Daí, a sucessão de erros e terríveis coincidências: ao sobrevoar Brasília, onde deveria mudar de altitude, nem os pilotos pediram para fazê-lo, conforme o plano de vôo escrito, nem o terceiro controlador da história, de Brasília, determinou que eles saíssem dos 37 mil pés para 36 mil. Sua tela mostrava claramente o erro, mas ele não viu. Ainda por cima, quando indagado por seu substituto sobre a altitude, disse displicentemente que estava certa. E mais: não atualizou a frequência do rádio, inadequada para a área em que o Legacy estava entrando.

O substituto, quarto indiciado no IPM e denunciado pelo Ministério Público, é acusado de "demora excessiva" para agir. Demorou muito para tentar contato via rádio e, apesar das dificuldades e das claras evidências de que algo estava errado, levou "nada menos que 19 minutos", segundo o inquérito da FAB, entre a sexta e a sétima tentativas de comunicação. Também não tomou as iniciativas cabíveis, como avisar o Cindacta-4, de Manaus, que poderia alertar as aeronaves que estavam na mesma área, caso do Boeing.

O quinto controlador também foi displicente. Ligou para Manaus burocraticamente para avisar que o Legacy estava saindo da jurisdição do Cindacta-1 para a do Cindacta-4, como se nada estivesse acontecendo e o ar fosse de brigadeiro. Não era, como se viu.

Apesar de não comportar o indiciamento nem a denúncia dos pilotos, já que o relatório, o Ministério Público e a justiça, neste caso, são militares e para militares, as conclusões do IPM contêm críticas também à atuação deles. A alegação é a de que, num vôo sob "vigilância radar" e não "vetoração radar", a responsabilidade é dos pilotos. Eles, portanto, deveriam ter questionado a orientação de vôo em São José, ter perguntado sobre o nível de vôo ao passar por Brasília, ter tentado falar com Brasília mais vezes e em menor tempo. Deveriam, também, ter acionado os códigos de falta de comunicação e, por fim, ter visto que o transponder estava inoperante. Sem esse equipamento, o sistema anti-colisão não funcionou.
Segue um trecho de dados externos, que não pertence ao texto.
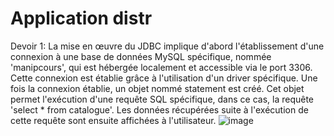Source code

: # Application distr
Devoir 1:
La mise en œuvre du JDBC implique d'abord l'établissement d'une connexion à une base de données MySQL spécifique, nommée 'manipcours', qui est hébergée localement et accessible via le port 3306. Cette connexion est établie grâce à l'utilisation d'un driver spécifique. Une fois la connexion établie, un objet nommé statement est créé. Cet objet permet l'exécution d'une requête SQL spécifique, dans ce cas, la requête 'select * from catalogue'. Les données récupérées suite à l'exécution de cette requête sont ensuite affichées à l'utilisateur.
![image](https://user-images.githubusercontent.com/72801217/151719438-adba7b29-a6a8-4cd7-9d2d-85bf8c959f39.png)
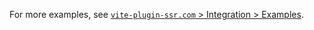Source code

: For more examples, see [`vite-plugin-ssr.com` > Integration > Examples](https://vite-plugin-ssr.com/integration#examples).
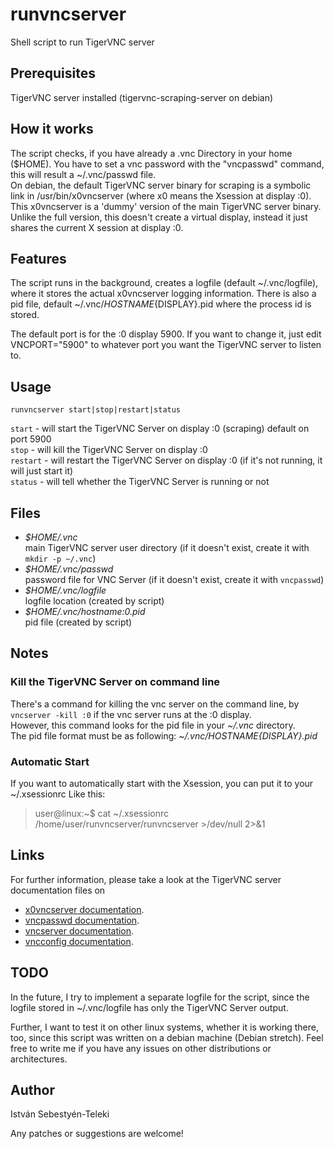# runvncserver
Shell script to run TigerVNC server 

## Prerequisites
TigerVNC server installed (tigervnc-scraping-server on debian)  

## How it works
The script checks, if you have already a .vnc Directory in your home ($HOME). You have to set a vnc password with the "vncpasswd" command, this will result a ~/.vnc/passwd file.  
On debian, the default TigerVNC server binary for scraping is a symbolic link in /usr/bin/x0vncserver (where x0 means the Xsession at display :0). This x0vncserver is a 'dummy' version of the main TigerVNC server binary. Unlike the full version, this doesn't create a virtual display, instead it just shares the current X session at display :0.

## Features
The script runs in the background, creates a logfile (default ~/.vnc/logfile), where it stores the actual x0vncserver logging information. There is also a pid file, default ~/.vnc/${HOSTNAME}${DISPLAY}.pid where the process id is stored.

The default port is for the :0 display 5900. If you want to change it, just edit VNCPORT="5900" to whatever port you want the TigerVNC server to listen to.


## Usage
`runvncserver start|stop|restart|status`  

`start` - will start the TigerVNC Server on display :0 (scraping) default on port 5900  
`stop` - will kill the TigerVNC Server on display :0  
`restart` - will restart the TigerVNC Server on display :0 (if it's not running, it will just start it)  
`status` - will tell whether the TigerVNC Server is running or not

## Files
* *$HOME/.vnc*  
main TigerVNC server user directory (if it doesn't exist, create it with `mkdir -p ~/.vnc`)
* *$HOME/.vnc/passwd*  
password file for VNC Server (if it doesn't exist, create it with `vncpasswd`)
* *$HOME/.vnc/logfile*  
logfile location (created by script)
* *$HOME/.vnc/hostname:0.pid*  
pid file (created by script)

## Notes

### Kill the TigerVNC Server on command line
There's a command for killing the vnc server on the command line, by `vncserver -kill :0` if the vnc server runs at the :0 display.  
However, this command looks for the pid file in your *~/.vnc* directory.  
The pid file format must be as following: *~/.vnc/${HOSTNAME}${DISPLAY}.pid*  

### Automatic Start
If you want to automatically start with the Xsession, you can put it to your ~/.xsessionrc
Like this:

> user@linux:~$ cat ~/.xsessionrc  
> /home/user/runvncserver/runvncserver >/dev/null 2>&1

## Links
For further information, please take a look at the TigerVNC server documentation files on
- [x0vncserver documentation](https://tigervnc.org/doc/x0vncserver.html).
- [vncpasswd documentation](https://tigervnc.org/doc/vncpasswd.html).
- [vncserver documentation](https://tigervnc.org/doc/vncserver.html).
- [vncconfig documentation](https://tigervnc.org/doc/vncconfig.html).

## TODO
In the future, I try to implement a separate logfile for the script, since the logfile stored in ~/.vnc/logfile has only the TigerVNC Server output.

Further, I want to test it on other linux systems, whether it is working there, too, since this script was written on a debian machine (Debian stretch). Feel free to write me if you have any issues on other distributions or architectures.

## Author
István Sebestyén-Teleki

Any patches or suggestions are welcome!
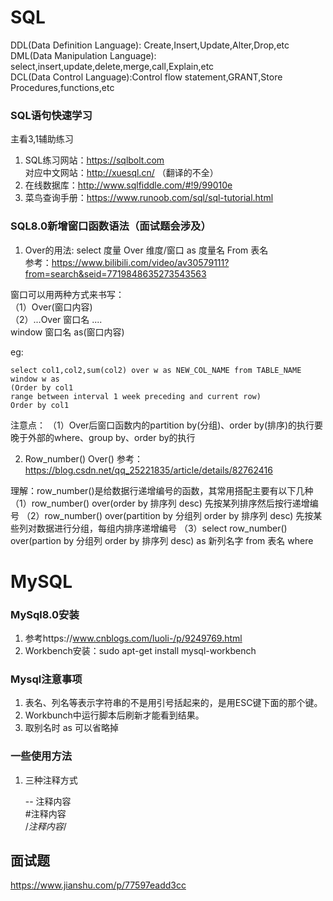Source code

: # SQL
DDL(Data Definition Language): Create,Insert,Update,Alter,Drop,etc  
DML(Data Manipulation Language): select,insert,update,delete,merge,call,Explain,etc  
DCL(Data Control Language):Control flow statement,GRANT,Store Procedures,functions,etc  

### SQL语句快速学习
主看3,1辅助练习  

1. SQL练习网站：https://sqlbolt.com  
   对应中文网站：http://xuesql.cn/ （翻译的不全）  
2. 在线数据库：http://www.sqlfiddle.com/#!9/99010e  
3. 菜鸟查询手册：https://www.runoob.com/sql/sql-tutorial.html  

### SQL8.0新增窗口函数语法（面试题会涉及）
1. Over的用法: select 度量 Over 维度/窗口 as 度量名 From 表名  
参考：https://www.bilibili.com/video/av30579111?from=search&seid=7719848635273543563

窗口可以用两种方式来书写：  
（1）Over(窗口内容)  
（2）...Over 窗口名 ....  
     window 窗口名 as(窗口内容)  

eg:

    select col1,col2,sum(col2) over w as NEW_COL_NAME from TABLE_NAME
    window w as
    (Order by col1
    range between interval 1 week preceding and current row)
    Order by col1

注意点：
   （1）Over后窗口函数内的partition by(分组)、order by(排序)的执行要晚于外部的where、group by、order by的执行

2. Row_number() Over()
参考：https://blog.csdn.net/qq_25221835/article/details/82762416  

理解：row_number()是给数据行递增编号的函数，其常用搭配主要有以下几种
     （1）row_number() over(order by 排序列 desc) 先按某列排序然后按行递增编号
     （2）row_number() over(partition by 分组列 order by 排序列 desc) 先按某些列对数据进行分组，每组内排序递增编号
     （3）select row_number() over(partion by 分组列 order by 排序列 desc) as 新列名字 from 表名 where 
     

# MySQL
### MySql8.0安装
1. 参考https://www.cnblogs.com/luoli-/p/9249769.html
2. Workbench安装：sudo apt-get install mysql-workbench

### Mysql注意事项
1. 表名、列名等表示字符串的不是用引号括起来的，是用ESC键下面的那个键。  
2. Workbunch中运行脚本后刷新才能看到结果。 
3. 取别名时 as 可以省略掉

### 一些使用方法
1. 三种注释方式

      -- 注释内容  
      #注释内容  
      /*注释内容*/  

## 面试题
https://www.jianshu.com/p/77597eadd3cc

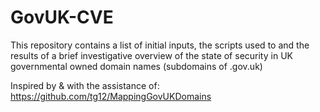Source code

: # GovUK-CVE

This repository contains a list of initial inputs, the scripts used to and the results of a brief investigative overview of the state of security in UK governmental owned domain names (subdomains of .gov.uk)


Inspired by & with the assistance of: https://github.com/tg12/MappingGovUKDomains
Esse é um dado fundamental do acidente, mas depende das investigações sob a responsabilidade do Cenipa (o centro de investigação e prevenção de acidentes aeronáuticos), também vinculado à FAB. O relatório final está para ser divulgado. Mas, até agora, ninguém sabe exatamente o que ocorreu com o transponder, nem os próprios investigadores. O mais provável é que, como tudo o que já confirmado até aqui, seja... mais uma falha humana.

Eliane Cantanhêde é colunista da Folha, desde 1997, e comenta governos, política interna e externa, defesa, área social e comportamento. Foi colunista do Jornal do Brasil e do Estado de S. Paulo, além de diretora de redação das sucursais de O Globo, Gazeta Mercantil e da própria Folha em Brasília.